### GIVEN EXERCISE 1
List the lines of the records, numbered, from the line containing "Given the image: Where is crop field?" through the line containing "101L82 99L45 91L26", including both, and leave out any blank lines.

──────────

The world of digital communication is an Ethernet world. Ethernet drives the internet, it connects computers at home and it has become the communication backbone of just about any organisation. Cloud-based solutions rely on Ethernet. Manufacturing processes are automated with Ethernet. Even the Internet of Things uses the Ethernet protocol to link to computers and systems. It is therefore not surprising that Industry 4.0 and similar initiatives rely on this omnipresent communication standard that has conquered the world.
The process industries, however, are confronted with very specific situations, and Ethernet is only now becoming the enabling technology for a digital future. The new buzzword is Ethernet-APL, and describes a new Ethernet Physical Layer that is tailored to the requirements of process plants while seamlessly integrating into the omnipresent Ethernet world. Ethernet-APL (Advanced Physical Layer) is a joint development and standardisation project of the four major user groups in the process world: the FieldComm Group, ODVA, the OPC Foundation and PROFIBUS/PROFINET International. Ethernet-APL is supported by Pepperl+Fuchs and leading PCS and hardware vendors.
What has made Ethernet so successful is primarily its inherent simplicity. You plug in a device and it is automatically detected by the network. You need to configure it only once and it will always work as intended. In process automation such simplicity is still wishful thinking for many plant operators. But with Ethernet-APL it is close to becoming a reality.
Ethernet simplicity adapted to the process world
For the process industries, standard Ethernet communication has serious drawbacks. Firstly, the length of Ethernet cables is limited to 100 m. Widespread process plants, however, often require to cover distances of up to 1000 m. There are also issues when it comes to providing power to devices via an Ethernet line. Plus many process plants also require reliable hazardous area protection and resilience to electromagnetic interference.
Process plant operators therefore had good reasons for sticking to well proven two-wire cabling. At least until now, because Ethernet-APL is able to integrate fully into existing communication infrastructures while providing considerably higher data throughput for the unlimited use of device data.
There were four main requirements on the way to adapting Ethernet to the process world: a reliable data path for fast communication, a suitable power supply for field devices via the data lines, efficient explosion protection, and significantly simplified installation and connection.
More data communicated at higher speeds
For Ethernet communication over two wires, IEEE 802-3 distinguishes between different variants of the BASE-T1 cabling standard, which allow different speeds and cable lengths.

──────────

### GIVEN EXERCISE 2
Answer briefly from the Ethernet-APL text:
(a) What does the abbreviation APL stand for?
(b) To what length are standard Ethernet cables limited?
(c) Which standard distinguishes different variants of the BASE-T1 cabling standard?

### DATASET ROWS
──────────

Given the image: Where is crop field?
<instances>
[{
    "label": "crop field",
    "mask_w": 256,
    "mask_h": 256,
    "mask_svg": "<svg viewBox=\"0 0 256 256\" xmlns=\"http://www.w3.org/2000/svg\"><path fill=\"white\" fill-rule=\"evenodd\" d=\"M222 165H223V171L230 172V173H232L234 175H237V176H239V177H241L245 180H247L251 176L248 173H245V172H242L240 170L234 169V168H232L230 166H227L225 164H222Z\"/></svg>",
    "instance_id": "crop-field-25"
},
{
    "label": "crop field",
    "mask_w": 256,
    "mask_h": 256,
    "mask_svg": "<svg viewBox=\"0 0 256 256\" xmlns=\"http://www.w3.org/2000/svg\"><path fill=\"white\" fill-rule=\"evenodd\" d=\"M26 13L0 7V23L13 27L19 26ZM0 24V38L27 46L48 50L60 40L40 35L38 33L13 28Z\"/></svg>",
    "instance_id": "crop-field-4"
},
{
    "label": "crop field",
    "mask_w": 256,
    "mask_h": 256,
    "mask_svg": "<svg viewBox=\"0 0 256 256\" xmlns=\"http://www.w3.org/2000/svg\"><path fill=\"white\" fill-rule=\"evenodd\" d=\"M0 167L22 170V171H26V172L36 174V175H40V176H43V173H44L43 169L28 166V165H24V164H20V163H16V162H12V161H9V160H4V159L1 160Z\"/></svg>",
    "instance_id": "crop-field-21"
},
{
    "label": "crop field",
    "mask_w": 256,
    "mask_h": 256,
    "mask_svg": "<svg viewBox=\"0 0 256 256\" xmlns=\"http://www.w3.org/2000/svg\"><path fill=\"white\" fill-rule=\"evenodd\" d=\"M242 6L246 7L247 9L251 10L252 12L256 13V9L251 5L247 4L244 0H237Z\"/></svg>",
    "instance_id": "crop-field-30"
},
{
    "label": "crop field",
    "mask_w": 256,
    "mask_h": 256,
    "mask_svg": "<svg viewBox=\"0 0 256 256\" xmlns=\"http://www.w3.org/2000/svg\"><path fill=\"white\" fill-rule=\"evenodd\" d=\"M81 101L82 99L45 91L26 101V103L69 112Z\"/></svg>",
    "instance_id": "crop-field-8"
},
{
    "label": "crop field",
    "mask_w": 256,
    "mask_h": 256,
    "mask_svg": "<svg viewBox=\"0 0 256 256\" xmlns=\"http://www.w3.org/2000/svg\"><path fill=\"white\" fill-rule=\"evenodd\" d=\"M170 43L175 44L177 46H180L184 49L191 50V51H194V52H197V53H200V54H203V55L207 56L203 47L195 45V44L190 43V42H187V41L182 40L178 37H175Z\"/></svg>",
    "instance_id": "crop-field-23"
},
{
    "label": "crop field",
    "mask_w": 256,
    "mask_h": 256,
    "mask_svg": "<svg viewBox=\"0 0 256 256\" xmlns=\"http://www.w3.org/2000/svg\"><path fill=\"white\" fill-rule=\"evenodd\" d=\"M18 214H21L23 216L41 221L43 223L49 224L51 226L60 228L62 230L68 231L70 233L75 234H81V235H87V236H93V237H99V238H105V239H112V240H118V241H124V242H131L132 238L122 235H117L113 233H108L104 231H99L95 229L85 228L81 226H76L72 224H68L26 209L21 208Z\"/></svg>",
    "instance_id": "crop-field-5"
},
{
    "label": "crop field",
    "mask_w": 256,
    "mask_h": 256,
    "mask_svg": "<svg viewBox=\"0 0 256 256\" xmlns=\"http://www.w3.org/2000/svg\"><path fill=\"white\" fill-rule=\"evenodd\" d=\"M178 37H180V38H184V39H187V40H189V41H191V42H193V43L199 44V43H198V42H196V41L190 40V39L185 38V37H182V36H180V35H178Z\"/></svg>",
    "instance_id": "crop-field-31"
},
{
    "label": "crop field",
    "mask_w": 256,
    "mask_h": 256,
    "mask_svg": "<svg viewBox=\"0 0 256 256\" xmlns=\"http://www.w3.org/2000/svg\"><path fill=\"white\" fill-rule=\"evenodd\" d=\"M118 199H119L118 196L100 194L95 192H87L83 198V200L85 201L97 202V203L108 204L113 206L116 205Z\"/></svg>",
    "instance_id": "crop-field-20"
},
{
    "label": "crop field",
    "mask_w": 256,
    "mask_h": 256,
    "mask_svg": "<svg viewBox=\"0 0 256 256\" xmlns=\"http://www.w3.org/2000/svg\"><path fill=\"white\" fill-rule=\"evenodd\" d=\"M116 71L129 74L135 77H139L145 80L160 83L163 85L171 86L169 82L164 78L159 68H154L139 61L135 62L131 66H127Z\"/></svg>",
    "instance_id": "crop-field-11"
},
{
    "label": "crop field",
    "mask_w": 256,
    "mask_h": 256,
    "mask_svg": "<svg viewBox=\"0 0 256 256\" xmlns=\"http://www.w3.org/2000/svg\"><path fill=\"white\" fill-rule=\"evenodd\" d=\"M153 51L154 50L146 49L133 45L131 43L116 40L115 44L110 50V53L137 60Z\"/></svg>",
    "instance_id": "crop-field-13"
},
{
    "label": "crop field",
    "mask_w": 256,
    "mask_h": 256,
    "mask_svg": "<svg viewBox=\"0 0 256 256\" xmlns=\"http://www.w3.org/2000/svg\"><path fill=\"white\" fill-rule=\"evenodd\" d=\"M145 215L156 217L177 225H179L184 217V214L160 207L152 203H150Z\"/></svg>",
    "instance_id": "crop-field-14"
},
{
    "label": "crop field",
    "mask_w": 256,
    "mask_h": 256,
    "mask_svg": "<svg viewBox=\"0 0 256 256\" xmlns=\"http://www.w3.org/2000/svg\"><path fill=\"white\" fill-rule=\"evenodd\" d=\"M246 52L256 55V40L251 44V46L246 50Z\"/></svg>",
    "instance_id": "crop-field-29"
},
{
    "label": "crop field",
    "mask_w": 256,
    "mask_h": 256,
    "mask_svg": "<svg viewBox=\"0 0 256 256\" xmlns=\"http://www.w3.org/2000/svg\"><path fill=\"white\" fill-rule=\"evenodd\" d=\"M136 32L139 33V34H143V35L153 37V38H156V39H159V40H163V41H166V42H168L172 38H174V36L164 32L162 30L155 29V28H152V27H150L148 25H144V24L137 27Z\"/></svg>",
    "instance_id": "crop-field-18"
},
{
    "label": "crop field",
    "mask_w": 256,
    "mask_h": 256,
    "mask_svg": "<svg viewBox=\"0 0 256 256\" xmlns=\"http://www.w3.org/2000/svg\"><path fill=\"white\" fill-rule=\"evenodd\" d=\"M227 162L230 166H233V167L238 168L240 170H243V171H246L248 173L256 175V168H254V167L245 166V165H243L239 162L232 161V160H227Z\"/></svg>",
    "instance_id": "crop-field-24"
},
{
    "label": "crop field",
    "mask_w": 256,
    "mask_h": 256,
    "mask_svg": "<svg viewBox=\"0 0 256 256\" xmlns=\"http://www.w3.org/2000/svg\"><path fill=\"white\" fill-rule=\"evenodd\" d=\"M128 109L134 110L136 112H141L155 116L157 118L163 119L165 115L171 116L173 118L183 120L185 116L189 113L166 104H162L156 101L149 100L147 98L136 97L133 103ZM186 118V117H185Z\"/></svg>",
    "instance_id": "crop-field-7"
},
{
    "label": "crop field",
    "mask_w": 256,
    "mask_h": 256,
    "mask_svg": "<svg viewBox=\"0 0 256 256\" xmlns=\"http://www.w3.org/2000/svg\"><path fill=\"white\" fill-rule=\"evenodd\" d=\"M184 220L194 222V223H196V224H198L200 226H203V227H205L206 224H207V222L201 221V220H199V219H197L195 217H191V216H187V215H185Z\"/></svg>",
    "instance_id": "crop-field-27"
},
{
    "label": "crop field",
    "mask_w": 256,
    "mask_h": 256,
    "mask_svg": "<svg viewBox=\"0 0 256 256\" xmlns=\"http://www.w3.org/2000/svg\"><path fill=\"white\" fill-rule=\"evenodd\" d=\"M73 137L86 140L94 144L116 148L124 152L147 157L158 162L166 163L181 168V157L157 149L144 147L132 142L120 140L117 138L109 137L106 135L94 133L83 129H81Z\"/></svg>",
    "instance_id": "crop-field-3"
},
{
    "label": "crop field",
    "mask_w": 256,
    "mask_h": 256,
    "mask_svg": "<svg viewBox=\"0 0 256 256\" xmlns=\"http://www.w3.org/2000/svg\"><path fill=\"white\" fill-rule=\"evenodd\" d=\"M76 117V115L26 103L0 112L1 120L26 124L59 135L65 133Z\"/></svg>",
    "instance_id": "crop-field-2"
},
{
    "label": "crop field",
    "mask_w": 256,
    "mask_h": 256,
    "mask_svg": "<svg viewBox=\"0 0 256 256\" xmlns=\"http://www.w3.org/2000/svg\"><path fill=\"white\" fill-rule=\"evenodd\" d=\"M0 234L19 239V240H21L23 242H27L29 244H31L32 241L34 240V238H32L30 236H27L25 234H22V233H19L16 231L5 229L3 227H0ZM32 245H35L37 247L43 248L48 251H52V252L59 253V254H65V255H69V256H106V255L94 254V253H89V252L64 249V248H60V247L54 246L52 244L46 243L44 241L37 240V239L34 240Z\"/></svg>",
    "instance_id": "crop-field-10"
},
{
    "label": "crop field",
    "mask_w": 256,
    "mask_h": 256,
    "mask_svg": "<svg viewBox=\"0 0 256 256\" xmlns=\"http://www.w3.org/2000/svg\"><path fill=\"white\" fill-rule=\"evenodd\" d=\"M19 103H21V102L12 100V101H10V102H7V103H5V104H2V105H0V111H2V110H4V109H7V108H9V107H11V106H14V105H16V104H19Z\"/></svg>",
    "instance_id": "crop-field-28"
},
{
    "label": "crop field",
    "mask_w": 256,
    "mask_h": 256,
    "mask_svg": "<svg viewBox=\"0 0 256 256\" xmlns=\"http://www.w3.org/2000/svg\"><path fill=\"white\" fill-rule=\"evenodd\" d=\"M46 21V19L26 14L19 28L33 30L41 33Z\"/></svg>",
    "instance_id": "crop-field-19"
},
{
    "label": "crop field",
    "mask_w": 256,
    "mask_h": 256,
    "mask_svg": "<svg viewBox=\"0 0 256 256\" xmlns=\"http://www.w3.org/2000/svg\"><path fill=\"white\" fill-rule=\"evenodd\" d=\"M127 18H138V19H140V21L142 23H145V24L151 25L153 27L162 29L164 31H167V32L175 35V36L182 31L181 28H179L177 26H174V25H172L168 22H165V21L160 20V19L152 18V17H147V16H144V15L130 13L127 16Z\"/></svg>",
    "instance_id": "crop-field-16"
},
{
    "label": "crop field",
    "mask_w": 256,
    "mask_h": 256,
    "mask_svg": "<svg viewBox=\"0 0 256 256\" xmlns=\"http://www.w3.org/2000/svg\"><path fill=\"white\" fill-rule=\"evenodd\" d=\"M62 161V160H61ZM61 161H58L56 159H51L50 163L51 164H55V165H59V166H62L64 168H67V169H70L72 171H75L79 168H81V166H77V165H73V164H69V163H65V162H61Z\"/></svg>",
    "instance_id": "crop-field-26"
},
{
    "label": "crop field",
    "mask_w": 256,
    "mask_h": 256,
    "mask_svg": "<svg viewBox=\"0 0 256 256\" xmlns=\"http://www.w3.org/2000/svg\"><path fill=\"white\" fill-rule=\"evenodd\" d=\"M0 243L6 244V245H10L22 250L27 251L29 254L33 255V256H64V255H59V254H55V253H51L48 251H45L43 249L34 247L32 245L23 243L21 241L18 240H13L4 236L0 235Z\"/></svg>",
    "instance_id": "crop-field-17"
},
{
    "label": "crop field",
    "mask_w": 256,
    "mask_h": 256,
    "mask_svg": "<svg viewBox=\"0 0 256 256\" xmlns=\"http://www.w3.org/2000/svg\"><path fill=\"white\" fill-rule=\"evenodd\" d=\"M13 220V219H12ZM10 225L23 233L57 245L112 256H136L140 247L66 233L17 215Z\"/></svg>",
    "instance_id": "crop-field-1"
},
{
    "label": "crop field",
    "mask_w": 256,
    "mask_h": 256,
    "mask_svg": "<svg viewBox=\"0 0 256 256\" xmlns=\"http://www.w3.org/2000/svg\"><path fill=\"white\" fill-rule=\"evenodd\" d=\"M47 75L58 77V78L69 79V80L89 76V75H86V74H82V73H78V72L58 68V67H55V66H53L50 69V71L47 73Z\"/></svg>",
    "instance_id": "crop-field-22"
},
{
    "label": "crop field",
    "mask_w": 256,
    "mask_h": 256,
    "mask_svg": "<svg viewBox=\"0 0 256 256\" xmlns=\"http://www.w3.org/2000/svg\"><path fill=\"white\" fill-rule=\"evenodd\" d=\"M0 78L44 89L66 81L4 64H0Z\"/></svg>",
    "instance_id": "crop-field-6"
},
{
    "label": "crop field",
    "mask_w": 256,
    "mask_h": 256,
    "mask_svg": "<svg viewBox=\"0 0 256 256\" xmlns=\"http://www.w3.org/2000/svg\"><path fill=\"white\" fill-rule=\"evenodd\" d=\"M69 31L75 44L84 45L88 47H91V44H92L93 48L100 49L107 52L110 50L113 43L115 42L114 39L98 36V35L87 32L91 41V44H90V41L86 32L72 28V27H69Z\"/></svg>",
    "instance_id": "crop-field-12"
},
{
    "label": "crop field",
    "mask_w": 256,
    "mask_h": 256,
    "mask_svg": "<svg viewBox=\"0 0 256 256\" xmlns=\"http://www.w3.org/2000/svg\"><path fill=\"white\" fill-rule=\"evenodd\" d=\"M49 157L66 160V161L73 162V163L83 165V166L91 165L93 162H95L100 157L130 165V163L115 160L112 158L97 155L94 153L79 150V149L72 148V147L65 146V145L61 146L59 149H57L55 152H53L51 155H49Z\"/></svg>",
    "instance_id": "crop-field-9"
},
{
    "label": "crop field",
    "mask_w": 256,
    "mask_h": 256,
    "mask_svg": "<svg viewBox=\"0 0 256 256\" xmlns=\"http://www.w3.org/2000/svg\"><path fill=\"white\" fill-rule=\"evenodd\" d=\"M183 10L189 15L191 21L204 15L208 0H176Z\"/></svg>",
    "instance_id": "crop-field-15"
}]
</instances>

──────────

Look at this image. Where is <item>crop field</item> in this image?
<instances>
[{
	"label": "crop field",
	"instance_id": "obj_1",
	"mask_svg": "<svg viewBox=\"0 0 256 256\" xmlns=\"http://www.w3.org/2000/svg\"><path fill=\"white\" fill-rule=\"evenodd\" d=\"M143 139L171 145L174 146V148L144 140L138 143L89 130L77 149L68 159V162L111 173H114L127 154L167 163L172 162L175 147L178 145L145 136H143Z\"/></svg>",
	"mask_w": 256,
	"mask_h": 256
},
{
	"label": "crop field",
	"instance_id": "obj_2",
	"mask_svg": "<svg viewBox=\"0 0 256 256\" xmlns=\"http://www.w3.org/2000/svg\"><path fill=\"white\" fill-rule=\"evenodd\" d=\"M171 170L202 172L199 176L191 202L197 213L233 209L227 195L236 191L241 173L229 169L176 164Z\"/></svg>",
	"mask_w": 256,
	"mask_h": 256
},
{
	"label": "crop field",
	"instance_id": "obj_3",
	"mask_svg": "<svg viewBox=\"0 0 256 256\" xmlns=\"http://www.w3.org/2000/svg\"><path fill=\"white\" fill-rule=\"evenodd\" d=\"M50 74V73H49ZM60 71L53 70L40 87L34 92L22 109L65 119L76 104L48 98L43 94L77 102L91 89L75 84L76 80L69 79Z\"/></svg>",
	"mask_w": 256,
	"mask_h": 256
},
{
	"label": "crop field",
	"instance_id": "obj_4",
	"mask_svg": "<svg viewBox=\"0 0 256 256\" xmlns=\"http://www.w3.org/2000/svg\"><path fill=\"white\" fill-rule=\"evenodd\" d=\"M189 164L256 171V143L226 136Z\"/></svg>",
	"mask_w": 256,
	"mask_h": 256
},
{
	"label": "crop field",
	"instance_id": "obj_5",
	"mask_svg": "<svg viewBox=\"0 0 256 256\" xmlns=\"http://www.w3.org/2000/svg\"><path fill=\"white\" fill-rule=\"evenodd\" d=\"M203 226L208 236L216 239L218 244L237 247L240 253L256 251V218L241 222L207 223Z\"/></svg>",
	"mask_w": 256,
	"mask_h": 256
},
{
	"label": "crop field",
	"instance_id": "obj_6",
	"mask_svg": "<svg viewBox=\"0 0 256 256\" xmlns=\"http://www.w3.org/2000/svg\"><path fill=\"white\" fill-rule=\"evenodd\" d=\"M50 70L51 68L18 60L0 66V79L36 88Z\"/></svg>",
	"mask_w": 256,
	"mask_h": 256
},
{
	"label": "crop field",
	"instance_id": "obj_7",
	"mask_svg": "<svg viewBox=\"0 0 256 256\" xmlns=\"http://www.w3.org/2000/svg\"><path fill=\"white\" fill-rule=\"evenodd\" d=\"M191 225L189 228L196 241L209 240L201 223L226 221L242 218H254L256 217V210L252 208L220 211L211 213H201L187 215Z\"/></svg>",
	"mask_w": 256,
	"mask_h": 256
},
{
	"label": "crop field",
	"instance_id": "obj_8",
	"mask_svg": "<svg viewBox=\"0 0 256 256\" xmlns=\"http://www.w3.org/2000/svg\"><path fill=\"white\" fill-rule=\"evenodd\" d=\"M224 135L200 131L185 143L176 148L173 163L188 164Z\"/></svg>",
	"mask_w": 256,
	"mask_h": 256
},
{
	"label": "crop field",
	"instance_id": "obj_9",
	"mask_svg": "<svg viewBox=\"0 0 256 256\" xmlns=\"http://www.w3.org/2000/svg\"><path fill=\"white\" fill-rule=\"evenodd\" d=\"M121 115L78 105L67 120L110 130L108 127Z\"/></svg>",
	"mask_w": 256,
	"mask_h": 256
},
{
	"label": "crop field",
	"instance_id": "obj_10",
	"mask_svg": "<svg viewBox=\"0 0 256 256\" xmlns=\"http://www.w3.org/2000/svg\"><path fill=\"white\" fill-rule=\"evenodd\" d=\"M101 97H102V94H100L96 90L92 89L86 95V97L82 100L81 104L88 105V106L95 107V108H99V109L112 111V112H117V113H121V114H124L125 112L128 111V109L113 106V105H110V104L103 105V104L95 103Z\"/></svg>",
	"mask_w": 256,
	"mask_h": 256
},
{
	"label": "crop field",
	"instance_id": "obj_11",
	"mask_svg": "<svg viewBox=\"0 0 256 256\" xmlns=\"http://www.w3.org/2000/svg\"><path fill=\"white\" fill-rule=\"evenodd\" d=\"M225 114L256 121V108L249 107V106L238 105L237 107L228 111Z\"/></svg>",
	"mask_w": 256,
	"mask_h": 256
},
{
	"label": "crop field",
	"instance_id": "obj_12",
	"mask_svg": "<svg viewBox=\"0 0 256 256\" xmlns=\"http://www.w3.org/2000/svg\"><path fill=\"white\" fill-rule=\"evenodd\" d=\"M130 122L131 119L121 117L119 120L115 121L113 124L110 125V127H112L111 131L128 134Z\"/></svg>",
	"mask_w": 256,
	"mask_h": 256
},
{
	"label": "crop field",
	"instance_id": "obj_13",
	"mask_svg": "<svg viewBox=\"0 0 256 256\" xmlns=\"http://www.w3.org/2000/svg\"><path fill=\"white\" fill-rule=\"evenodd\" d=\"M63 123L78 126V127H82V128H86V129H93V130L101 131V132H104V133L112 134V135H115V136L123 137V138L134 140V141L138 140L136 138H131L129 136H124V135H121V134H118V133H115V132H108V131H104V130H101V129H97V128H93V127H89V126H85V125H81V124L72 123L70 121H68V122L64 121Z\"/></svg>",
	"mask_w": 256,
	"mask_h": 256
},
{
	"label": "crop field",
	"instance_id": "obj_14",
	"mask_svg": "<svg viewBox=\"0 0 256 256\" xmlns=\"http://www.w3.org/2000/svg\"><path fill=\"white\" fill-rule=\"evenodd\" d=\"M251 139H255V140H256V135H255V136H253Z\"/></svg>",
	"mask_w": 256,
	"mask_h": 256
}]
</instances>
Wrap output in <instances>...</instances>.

──────────

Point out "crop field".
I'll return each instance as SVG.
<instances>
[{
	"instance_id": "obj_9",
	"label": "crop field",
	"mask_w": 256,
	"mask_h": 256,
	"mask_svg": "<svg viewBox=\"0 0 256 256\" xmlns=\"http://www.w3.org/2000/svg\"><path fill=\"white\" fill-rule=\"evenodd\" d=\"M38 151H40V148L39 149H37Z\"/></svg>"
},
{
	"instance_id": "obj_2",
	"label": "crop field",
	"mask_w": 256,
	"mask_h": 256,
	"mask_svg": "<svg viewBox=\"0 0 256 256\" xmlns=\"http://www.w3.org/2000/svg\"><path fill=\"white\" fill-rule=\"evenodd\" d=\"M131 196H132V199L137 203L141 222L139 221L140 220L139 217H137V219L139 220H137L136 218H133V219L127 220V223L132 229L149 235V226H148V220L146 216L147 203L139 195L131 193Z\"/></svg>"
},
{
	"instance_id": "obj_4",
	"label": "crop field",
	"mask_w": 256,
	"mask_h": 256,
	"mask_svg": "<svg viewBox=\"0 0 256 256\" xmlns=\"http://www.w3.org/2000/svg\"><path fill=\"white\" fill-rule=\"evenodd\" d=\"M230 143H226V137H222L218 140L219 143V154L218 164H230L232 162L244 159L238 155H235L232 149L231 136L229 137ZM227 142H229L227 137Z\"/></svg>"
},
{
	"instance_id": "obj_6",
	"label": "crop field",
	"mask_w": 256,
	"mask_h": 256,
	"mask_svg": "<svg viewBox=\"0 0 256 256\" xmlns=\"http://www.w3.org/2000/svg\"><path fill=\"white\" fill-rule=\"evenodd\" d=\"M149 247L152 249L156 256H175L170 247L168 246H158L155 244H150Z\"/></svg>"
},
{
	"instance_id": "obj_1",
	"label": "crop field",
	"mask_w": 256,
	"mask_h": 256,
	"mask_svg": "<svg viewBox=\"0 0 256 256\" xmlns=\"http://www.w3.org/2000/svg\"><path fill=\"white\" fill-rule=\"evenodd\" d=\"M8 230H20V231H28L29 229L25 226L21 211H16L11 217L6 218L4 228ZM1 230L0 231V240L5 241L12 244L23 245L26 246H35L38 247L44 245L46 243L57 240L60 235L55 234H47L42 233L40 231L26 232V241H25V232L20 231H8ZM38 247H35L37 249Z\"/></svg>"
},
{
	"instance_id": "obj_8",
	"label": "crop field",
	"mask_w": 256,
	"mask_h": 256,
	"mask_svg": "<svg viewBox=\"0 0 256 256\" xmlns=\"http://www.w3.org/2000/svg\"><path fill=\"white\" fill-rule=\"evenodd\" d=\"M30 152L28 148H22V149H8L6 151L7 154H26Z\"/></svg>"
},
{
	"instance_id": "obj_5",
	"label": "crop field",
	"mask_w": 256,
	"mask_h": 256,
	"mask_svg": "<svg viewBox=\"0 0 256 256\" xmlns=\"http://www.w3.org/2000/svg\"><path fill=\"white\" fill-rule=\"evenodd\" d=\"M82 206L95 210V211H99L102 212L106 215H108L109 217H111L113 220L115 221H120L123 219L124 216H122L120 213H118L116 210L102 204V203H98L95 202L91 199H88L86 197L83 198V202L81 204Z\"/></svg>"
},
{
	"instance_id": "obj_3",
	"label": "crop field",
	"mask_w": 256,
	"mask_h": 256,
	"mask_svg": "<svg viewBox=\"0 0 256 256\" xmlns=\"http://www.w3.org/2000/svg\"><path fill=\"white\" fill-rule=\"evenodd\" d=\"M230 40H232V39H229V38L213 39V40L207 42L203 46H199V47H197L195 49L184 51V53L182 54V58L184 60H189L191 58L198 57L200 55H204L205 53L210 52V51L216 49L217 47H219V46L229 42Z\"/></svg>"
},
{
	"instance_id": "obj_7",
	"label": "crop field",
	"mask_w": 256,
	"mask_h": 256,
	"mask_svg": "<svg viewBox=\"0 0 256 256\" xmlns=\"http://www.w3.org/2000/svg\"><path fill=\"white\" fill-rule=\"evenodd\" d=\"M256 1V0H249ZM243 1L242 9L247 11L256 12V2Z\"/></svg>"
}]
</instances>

──────────

### EXERCISE ANSWER 1
1. Given the image: Where is crop field?
2. <instances>
3. [{
4.     "label": "crop field",
5.     "mask_w": 256,
6.     "mask_h": 256,
7.     "mask_svg": "<svg viewBox=\"0 0 256 256\" xmlns=\"http://www.w3.org/2000/svg\"><path fill=\"white\" fill-rule=\"evenodd\" d=\"M222 165H223V171L230 172V173H232L234 175H237V176H239V177H241L245 180H247L251 176L248 173H245V172H242L240 170L234 169V168H232L230 166H227L225 164H222Z\"/></svg>",
8.     "instance_id": "crop-field-25"
9. },
10. {
11.     "label": "crop field",
12.     "mask_w": 256,
13.     "mask_h": 256,
14.     "mask_svg": "<svg viewBox=\"0 0 256 256\" xmlns=\"http://www.w3.org/2000/svg\"><path fill=\"white\" fill-rule=\"evenodd\" d=\"M26 13L0 7V23L13 27L19 26ZM0 24V38L27 46L48 50L60 40L40 35L38 33L13 28Z\"/></svg>",
15.     "instance_id": "crop-field-4"
16. },
17. {
18.     "label": "crop field",
19.     "mask_w": 256,
20.     "mask_h": 256,
21.     "mask_svg": "<svg viewBox=\"0 0 256 256\" xmlns=\"http://www.w3.org/2000/svg\"><path fill=\"white\" fill-rule=\"evenodd\" d=\"M0 167L22 170V171H26V172L36 174V175H40V176H43V173H44L43 169L28 166V165H24V164H20V163H16V162H12V161H9V160H4V159L1 160Z\"/></svg>",
22.     "instance_id": "crop-field-21"
23. },
24. {
25.     "label": "crop field",
26.     "mask_w": 256,
27.     "mask_h": 256,
28.     "mask_svg": "<svg viewBox=\"0 0 256 256\" xmlns=\"http://www.w3.org/2000/svg\"><path fill=\"white\" fill-rule=\"evenodd\" d=\"M242 6L246 7L247 9L251 10L252 12L256 13V9L251 5L247 4L244 0H237Z\"/></svg>",
29.     "instance_id": "crop-field-30"
30. },
31. {
32.     "label": "crop field",
33.     "mask_w": 256,
34.     "mask_h": 256,
35.     "mask_svg": "<svg viewBox=\"0 0 256 256\" xmlns=\"http://www.w3.org/2000/svg\"><path fill=\"white\" fill-rule=\"evenodd\" d=\"M81 101L82 99L45 91L26 101V103L69 112Z\"/></svg>",

### EXERCISE ANSWER 2
(a) Advanced Physical Layer
(b) 100 m
(c) IEEE 802-3